Compare different Embeddings
OCR that extract text from image of hindi and english
Identify and extract key entities from text
Multimodal retrieval using llamaindex/vdr-2b-multi-v1
Ask questions about a document and get answers
Analyze documents to extract and structure text
Find information using text queries
Parse documents to extract structured information
Find relevant text chunks from documents based on queries
Extract handwritten text from images
Extract text from document images
Analyze legal PDFs and answer questions
Process text to extract entities and details
Embeddings Comparator is a tool designed to compare different embeddings, enabling users to analyze and understand how various models represent data. It is particularly useful for searching and summarizing documents using embeddings, making it an essential resource for tasks involving extracting text from scanned documents. By leveraging embeddings, the tool provides insights into how different models perform and represent textual information.

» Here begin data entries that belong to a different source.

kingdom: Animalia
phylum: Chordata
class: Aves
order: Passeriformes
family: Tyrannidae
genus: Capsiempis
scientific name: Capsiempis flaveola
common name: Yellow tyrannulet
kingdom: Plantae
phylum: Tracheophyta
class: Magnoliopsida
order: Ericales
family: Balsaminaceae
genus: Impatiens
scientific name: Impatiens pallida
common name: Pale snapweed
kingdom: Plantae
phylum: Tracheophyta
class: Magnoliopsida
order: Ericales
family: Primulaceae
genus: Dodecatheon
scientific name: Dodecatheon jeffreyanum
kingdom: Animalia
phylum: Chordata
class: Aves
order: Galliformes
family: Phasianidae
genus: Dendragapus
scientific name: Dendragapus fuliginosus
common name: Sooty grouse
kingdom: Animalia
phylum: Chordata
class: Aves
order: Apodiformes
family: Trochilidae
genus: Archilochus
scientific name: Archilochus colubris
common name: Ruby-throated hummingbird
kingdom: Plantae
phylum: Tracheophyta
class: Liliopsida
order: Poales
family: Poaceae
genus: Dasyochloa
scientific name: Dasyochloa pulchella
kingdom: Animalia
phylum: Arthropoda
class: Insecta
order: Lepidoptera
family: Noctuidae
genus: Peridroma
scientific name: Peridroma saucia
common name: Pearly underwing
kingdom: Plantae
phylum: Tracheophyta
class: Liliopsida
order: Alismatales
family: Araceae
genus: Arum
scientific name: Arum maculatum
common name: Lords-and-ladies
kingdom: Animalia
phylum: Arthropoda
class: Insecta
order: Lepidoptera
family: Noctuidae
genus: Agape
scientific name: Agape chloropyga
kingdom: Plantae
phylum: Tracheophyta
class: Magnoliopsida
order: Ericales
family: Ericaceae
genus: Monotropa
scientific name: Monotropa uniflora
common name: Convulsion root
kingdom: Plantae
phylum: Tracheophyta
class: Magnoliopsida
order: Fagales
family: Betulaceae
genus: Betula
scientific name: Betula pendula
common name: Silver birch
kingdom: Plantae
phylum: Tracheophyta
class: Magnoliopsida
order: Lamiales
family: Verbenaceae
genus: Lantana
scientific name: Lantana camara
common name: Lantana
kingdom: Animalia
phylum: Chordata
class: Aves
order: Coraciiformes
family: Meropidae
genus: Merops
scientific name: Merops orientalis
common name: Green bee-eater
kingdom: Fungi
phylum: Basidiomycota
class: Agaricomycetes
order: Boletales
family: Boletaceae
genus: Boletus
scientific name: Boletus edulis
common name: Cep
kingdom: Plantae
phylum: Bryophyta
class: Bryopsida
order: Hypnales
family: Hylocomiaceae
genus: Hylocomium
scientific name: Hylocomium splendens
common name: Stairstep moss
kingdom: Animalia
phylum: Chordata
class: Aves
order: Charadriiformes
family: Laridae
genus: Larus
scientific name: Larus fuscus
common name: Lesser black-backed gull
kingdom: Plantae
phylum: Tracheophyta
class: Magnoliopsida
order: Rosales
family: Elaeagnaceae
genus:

• Multi-Model Support: Compare embeddings from various models like BERT, RoBERTa, and more. • Visualization Tools: Generate plots to understand embedding distributions and clusters. • Distance Metrics: Calculate similarity using cosine, Euclidean, and other distance metrics. • Batch Processing: Analyze multiple embeddings at once for efficient comparison. • Custom Filters: Apply filters to focus on specific parts of the data. • Export Results: Save comparisons in formats like CSV, JSON, or PDF for further analysis.
What formats does Embeddings Comparator support for input?
Embeddings Comparator supports JSON, CSV, and numpy array formats for input.
Can I customize the distance metrics used for comparison?
Yes, you can customize the distance metrics by selecting from predefined options or defining your own.
What are typical use cases for Embeddings Comparator?
Common use cases include comparing model performance, analyzing document similarity, and optimizing embedding models for specific tasks.